By Kevin Meyer
I've long been fascinated by visual representations of data – perhaps one of the reasons I prefer whiteboards to computerized data. Wired recently had a good article on the power of pictures over words.
When I went online to shop for a laptop this summer, I faced a blizzard of choices. Was an ultralight worth the price, or would a heavier model do? Did I need a big screen, or would it make the computer a pain to lug around? As I flipped from page to page reading screenfuls of specs, the options baffled me. So I picked up a different thinking tool: a crayon.
Using one of my son’s Crayolas, I drew doodles of all the laptops and covered them with little icons depicting the pros, cons, and cost of each. When I stood back and looked at the pictures, the answer leaped out. I could now “see” at a glance which deal best fit my needs and pocketbook (13-inch MacBook Pro with 8 gigs of RAM).
We grow up with words, which thereby limits how we look at some problems.
Our school systems—and political systems—are designed to promote people who are verbal and eloquent. And text tends to encourage us to describe our problems as narratives or linear lists of facts. But dynamic, complicated problems—like global warming and economic reform—often can’t be boiled down to simple narratives. They’re systems; they have many little parts affecting one another. In those situations, drawing a picture can clarify what’s going on.
But what happens when we try to use visual, graphical methods?
Unfortunately, picture-drawing is considered childish, which is partly why visual thinking has taken a backseat to verbal agility. But that may be changing, because the Internet has boosted the utility of imagery. Consider the Google Maps mashups that highlight patterns in neighborhood crime or political donations, or the explosion of online animations that dissect public affairs.
I have come across a couple great examples of visual representations of data that provide far greater clarity than just words or numbers. The first is the "American Time Use Survey" that looks at how people use their time.

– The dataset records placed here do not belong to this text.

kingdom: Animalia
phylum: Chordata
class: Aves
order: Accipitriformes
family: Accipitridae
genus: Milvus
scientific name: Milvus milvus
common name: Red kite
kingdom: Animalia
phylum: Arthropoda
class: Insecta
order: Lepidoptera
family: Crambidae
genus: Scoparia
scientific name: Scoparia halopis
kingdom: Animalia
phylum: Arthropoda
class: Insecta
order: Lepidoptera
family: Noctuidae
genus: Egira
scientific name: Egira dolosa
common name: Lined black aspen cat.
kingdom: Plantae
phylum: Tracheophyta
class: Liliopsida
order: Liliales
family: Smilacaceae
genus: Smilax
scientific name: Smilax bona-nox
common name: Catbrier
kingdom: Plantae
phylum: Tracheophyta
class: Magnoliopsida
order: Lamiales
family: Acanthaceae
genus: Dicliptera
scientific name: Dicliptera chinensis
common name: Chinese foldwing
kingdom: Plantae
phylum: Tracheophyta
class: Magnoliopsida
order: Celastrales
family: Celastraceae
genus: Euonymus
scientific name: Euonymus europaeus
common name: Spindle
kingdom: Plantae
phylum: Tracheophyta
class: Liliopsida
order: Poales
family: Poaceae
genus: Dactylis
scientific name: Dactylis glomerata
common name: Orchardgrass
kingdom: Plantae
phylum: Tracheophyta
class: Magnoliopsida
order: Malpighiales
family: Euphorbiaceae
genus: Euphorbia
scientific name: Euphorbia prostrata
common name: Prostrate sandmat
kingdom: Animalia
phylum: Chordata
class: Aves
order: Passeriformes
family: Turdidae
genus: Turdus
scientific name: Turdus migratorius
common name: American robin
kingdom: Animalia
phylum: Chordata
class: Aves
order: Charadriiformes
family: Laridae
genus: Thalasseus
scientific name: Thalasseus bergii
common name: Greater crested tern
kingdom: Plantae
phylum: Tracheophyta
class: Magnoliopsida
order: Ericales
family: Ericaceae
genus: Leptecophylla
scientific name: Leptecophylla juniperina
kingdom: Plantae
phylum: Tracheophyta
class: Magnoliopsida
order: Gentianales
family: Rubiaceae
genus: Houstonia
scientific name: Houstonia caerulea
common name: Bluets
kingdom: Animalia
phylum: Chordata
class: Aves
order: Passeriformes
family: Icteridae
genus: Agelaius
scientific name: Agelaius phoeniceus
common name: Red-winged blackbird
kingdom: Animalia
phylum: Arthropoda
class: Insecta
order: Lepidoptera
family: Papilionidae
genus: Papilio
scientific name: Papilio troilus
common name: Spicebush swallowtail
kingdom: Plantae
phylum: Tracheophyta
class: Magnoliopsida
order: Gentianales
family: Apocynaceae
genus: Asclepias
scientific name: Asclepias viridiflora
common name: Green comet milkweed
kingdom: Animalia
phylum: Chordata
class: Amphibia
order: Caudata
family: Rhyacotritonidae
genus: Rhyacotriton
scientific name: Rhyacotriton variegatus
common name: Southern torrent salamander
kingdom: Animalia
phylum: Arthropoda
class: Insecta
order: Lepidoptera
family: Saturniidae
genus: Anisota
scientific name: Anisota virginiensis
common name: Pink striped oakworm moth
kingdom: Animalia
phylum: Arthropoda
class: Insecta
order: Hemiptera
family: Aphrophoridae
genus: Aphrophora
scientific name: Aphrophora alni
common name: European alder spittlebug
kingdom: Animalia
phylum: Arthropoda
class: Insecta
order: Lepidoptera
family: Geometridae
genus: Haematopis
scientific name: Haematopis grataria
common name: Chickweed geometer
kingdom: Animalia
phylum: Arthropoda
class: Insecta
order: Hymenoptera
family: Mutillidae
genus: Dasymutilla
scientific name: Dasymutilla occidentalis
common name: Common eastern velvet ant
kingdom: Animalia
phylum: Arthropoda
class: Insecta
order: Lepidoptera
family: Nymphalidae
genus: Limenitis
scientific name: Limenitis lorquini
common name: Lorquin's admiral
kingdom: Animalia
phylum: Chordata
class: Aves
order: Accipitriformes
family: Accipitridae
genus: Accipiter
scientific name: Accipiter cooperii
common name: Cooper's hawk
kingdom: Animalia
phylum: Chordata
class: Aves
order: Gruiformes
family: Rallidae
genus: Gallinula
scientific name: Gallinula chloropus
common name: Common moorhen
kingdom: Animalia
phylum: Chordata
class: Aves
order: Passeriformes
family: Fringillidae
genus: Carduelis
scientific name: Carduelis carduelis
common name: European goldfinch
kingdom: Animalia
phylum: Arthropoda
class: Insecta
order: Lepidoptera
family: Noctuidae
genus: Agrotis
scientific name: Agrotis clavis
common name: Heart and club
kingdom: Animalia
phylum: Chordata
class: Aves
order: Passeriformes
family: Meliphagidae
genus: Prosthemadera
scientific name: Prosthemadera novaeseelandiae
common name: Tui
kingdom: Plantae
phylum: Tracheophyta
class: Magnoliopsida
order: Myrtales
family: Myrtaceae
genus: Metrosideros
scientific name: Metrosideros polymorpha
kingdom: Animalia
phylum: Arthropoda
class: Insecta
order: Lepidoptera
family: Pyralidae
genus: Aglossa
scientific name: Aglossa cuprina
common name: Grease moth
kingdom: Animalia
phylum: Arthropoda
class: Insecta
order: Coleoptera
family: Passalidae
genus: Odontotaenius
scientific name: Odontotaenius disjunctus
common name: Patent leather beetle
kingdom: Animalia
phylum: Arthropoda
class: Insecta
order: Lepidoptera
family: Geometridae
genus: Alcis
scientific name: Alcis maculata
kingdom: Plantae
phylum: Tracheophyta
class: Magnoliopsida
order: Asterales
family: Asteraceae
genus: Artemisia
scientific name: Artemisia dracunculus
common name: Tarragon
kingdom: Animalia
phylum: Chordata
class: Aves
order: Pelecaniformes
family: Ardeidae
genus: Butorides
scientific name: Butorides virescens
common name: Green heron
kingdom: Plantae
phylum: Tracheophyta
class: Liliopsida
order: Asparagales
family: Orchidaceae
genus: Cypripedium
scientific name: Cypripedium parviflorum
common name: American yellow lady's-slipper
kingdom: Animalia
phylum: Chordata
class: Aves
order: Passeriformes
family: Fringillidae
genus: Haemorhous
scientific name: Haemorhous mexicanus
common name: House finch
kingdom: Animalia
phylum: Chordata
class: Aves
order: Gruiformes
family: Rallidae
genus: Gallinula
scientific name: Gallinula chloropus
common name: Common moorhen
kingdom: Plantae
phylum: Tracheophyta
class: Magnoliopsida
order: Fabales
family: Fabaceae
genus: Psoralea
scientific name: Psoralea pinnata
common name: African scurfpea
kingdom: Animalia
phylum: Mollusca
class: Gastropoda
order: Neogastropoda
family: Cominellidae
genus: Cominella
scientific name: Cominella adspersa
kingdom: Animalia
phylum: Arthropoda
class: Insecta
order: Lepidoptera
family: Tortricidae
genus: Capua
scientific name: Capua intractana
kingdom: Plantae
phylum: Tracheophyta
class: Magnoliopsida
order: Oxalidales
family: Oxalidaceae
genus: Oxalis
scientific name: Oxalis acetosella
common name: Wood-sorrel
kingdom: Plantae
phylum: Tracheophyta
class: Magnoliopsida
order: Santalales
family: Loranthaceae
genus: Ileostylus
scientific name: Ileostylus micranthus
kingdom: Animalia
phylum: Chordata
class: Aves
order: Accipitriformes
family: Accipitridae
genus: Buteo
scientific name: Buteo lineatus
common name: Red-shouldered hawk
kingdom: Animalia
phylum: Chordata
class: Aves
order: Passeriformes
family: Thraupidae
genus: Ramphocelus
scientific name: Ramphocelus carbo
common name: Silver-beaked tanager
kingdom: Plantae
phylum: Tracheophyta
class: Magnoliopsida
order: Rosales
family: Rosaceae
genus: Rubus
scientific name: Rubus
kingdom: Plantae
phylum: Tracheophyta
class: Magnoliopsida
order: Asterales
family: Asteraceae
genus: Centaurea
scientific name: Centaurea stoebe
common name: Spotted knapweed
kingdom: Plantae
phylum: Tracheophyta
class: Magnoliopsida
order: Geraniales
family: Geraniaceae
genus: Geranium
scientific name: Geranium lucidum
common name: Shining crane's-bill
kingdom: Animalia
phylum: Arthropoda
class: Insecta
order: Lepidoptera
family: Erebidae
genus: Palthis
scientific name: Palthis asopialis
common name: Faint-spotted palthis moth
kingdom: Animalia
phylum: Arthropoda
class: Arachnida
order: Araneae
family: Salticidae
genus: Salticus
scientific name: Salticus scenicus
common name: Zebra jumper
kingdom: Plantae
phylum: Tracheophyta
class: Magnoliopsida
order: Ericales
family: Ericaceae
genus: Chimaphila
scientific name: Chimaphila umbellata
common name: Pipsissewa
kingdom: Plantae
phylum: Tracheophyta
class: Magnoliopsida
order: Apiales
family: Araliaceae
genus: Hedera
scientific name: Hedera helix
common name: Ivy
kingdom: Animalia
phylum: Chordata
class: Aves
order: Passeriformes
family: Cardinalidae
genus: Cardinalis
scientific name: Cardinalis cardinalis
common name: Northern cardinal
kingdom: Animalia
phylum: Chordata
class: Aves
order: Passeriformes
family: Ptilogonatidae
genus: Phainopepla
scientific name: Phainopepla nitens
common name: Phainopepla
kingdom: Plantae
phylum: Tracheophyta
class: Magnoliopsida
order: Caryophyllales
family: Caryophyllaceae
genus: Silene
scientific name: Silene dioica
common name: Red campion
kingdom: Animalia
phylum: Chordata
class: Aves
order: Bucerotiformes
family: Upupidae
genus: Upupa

By moving your mouse you can analyze different times of the day, single vs. married folks, and even the impact of kids. Easily.
Another example that has been around for quite awhile is the Baby Name Voyager, which shows the trends of names over time. Now don't get any ideas… my kids are named "Early Retirement" and "Tahiti" thank you! But this tool also lets you easily drill down into data and see the trends of individual names.
How the mighty names have fallen!
Now think about the reams of financial, sales, and other data you review on a daily basis. How can that be simplified into a graphical picture of the business that everyone can understand… and own?